» **GIVEN EXERCISE**
Write out word for word every line of the items below, starting with the line containing "scientific name: Phalaris arundinacea" and ending with the line containing "genus: Quercus", both of those lines included.

» **DATA FOR THIS EXERCISE**

━━━━━━━━

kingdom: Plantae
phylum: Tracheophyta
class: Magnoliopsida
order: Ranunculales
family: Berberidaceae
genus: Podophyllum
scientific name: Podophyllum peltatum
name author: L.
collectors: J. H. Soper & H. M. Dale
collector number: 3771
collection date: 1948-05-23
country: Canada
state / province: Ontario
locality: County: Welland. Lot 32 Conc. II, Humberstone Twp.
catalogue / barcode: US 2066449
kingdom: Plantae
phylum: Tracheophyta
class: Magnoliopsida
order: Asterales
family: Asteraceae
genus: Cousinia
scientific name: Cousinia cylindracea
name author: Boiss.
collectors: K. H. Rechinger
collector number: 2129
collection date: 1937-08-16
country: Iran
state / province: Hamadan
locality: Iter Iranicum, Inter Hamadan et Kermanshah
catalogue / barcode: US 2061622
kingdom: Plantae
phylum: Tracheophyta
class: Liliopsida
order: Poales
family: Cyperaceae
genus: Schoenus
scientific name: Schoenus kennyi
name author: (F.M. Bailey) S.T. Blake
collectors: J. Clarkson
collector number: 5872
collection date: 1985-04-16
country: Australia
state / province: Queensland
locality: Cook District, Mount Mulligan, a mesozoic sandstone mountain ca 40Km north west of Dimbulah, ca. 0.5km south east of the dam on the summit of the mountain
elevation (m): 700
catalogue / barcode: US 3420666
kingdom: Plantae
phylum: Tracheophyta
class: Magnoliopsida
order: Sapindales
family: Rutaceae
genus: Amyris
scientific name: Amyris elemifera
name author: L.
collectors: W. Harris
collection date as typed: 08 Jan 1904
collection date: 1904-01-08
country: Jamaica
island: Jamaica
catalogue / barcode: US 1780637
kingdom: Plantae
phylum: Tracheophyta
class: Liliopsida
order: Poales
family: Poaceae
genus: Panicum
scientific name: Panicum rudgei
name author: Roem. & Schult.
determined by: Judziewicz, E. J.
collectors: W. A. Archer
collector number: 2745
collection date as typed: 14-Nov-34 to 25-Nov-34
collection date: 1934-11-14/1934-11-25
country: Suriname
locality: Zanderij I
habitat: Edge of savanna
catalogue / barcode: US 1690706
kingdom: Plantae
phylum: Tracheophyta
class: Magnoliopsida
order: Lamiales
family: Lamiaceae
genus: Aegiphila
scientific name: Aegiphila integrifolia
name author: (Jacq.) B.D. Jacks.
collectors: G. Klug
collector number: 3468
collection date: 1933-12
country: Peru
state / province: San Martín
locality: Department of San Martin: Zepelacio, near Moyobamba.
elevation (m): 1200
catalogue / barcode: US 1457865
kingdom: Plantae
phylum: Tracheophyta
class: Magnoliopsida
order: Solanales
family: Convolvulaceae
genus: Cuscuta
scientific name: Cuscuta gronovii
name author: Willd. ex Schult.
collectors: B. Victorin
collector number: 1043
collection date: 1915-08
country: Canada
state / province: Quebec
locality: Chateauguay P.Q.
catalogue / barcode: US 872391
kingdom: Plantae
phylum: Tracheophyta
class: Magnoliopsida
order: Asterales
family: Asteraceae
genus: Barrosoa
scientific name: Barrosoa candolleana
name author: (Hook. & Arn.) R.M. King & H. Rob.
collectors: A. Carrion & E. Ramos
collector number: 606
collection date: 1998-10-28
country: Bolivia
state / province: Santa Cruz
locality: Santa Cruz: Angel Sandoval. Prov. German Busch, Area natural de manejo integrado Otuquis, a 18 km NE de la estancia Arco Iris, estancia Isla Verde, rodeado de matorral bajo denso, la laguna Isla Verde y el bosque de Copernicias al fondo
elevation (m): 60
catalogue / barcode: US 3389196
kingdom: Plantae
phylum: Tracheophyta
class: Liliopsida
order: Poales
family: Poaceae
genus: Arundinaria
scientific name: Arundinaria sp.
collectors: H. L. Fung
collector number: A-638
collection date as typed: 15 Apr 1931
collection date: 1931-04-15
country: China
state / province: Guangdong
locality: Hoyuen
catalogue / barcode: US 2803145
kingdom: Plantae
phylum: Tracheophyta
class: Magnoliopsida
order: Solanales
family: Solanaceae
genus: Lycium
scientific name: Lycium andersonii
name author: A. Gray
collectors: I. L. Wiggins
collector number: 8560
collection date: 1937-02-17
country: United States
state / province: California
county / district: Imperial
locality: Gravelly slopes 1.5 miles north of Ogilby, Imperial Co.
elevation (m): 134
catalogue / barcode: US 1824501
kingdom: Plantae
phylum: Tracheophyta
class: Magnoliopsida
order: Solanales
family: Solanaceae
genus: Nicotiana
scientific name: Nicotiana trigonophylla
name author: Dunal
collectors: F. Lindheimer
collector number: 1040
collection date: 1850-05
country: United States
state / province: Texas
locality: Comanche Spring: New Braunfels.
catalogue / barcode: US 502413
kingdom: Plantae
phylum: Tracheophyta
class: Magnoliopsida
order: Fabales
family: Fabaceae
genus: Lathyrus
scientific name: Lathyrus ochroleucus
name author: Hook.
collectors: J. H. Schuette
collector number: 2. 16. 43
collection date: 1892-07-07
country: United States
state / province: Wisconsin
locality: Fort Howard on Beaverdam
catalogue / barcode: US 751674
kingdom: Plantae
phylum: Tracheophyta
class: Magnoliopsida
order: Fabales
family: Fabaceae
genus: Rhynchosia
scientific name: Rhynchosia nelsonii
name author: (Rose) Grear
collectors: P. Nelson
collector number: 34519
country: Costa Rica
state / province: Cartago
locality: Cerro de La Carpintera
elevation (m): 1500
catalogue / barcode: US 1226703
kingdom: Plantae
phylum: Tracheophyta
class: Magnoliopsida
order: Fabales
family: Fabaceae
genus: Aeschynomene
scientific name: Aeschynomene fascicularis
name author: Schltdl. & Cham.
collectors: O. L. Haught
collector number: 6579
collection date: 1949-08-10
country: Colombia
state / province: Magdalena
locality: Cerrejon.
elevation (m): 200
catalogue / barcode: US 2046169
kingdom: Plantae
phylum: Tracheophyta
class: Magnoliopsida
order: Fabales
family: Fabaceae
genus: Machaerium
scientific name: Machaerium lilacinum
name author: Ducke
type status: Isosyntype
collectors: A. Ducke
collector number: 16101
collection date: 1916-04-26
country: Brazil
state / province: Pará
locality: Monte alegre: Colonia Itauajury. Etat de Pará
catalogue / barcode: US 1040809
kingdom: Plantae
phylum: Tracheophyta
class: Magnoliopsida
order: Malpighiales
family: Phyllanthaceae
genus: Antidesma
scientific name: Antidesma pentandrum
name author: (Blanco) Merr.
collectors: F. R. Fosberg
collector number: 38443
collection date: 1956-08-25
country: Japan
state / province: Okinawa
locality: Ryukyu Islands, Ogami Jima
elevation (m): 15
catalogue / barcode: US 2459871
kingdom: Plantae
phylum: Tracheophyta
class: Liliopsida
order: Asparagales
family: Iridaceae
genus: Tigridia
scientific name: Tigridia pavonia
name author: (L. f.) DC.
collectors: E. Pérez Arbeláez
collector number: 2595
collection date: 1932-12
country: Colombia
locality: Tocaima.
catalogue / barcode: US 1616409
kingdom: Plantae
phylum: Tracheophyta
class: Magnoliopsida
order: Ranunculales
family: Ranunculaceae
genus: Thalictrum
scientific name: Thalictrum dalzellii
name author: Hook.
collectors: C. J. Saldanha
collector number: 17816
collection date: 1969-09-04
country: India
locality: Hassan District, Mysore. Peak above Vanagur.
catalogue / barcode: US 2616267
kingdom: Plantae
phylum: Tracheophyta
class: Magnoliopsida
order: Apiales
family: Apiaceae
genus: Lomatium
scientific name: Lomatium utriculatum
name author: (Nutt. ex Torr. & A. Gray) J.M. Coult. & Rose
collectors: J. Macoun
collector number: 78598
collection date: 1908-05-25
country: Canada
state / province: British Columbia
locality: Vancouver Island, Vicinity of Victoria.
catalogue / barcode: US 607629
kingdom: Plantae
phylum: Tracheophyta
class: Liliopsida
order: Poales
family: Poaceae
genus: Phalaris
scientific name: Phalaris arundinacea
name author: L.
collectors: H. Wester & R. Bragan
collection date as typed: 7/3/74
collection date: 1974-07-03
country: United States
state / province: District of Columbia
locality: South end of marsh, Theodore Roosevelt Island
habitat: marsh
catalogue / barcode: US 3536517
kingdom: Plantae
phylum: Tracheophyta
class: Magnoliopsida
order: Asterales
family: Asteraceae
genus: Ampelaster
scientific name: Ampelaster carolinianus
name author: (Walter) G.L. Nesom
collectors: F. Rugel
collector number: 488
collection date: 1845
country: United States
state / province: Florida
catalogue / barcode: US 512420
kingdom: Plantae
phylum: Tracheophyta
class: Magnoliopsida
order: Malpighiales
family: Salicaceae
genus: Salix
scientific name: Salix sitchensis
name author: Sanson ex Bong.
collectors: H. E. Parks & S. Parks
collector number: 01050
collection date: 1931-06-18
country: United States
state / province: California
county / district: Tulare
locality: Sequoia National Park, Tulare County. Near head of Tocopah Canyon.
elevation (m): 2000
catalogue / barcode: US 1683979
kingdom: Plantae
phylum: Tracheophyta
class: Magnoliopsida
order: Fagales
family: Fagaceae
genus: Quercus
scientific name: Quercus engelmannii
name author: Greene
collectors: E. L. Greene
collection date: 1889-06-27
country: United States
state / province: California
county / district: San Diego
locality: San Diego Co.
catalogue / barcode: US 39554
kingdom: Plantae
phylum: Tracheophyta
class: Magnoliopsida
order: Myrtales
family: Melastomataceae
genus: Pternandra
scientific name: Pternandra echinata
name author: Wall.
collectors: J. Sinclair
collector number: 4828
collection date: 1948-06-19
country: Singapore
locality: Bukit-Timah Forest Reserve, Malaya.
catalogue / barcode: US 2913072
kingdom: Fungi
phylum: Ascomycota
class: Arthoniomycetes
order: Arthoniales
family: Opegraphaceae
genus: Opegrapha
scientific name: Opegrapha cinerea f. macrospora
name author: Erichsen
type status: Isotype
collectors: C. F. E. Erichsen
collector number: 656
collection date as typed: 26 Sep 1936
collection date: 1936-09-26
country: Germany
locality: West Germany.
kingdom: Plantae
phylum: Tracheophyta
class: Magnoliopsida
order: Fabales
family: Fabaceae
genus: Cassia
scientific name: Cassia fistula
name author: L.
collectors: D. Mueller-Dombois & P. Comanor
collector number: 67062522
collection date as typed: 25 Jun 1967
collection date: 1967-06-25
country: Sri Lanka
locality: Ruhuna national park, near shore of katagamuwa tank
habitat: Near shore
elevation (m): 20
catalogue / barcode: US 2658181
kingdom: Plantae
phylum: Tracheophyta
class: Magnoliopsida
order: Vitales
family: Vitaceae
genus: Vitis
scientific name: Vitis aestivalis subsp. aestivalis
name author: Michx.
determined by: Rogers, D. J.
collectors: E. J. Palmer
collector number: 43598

━━━━━━━━

» **TASK RESULT**
scientific name: Phalaris arundinacea
name author: L.
collectors: H. Wester & R. Bragan
collection date as typed: 7/3/74
collection date: 1974-07-03
country: United States
state / province: District of Columbia
locality: South end of marsh, Theodore Roosevelt Island
habitat: marsh
catalogue / barcode: US 3536517
kingdom: Plantae
phylum: Tracheophyta
class: Magnoliopsida
order: Asterales
family: Asteraceae
genus: Ampelaster
scientific name: Ampelaster carolinianus
name author: (Walter) G.L. Nesom
collectors: F. Rugel
collector number: 488
collection date: 1845
country: United States
state / province: Florida
catalogue / barcode: US 512420
kingdom: Plantae
phylum: Tracheophyta
class: Magnoliopsida
order: Malpighiales
family: Salicaceae
genus: Salix
scientific name: Salix sitchensis
name author: Sanson ex Bong.
collectors: H. E. Parks & S. Parks
collector number: 01050
collection date: 1931-06-18
country: United States
state / province: California
county / district: Tulare
locality: Sequoia National Park, Tulare County. Near head of Tocopah Canyon.
elevation (m): 2000
catalogue / barcode: US 1683979
kingdom: Plantae
phylum: Tracheophyta
class: Magnoliopsida
order: Fagales
family: Fagaceae
genus: Quercus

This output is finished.